__WORK REQUEST__
The full set of records is to be reproduced verbatim.

Segment Start: ENTRIES SHOWN

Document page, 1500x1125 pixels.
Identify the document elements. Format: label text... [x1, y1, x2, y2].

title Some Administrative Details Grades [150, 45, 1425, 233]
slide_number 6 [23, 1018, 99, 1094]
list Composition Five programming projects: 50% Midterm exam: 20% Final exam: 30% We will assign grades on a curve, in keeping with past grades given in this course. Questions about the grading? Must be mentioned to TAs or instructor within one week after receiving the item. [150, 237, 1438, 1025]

Segment End: ENTRIES SHOWN

__WRITTEN ANSWER__
Document page, 1500x1125 pixels.
Identify the document elements. Format: label text... [x1, y1, x2, y2].

title Some Administrative Details Grades [150, 45, 1425, 233]
slide_number 6 [23, 1018, 99, 1094]
list Composition Five programming projects: 50% Midterm exam: 20% Final exam: 30% We will assign grades on a curve, in keeping with past grades given in this course. Questions about the grading? Must be mentioned to TAs or instructor within one week after receiving the item. [150, 237, 1438, 1025]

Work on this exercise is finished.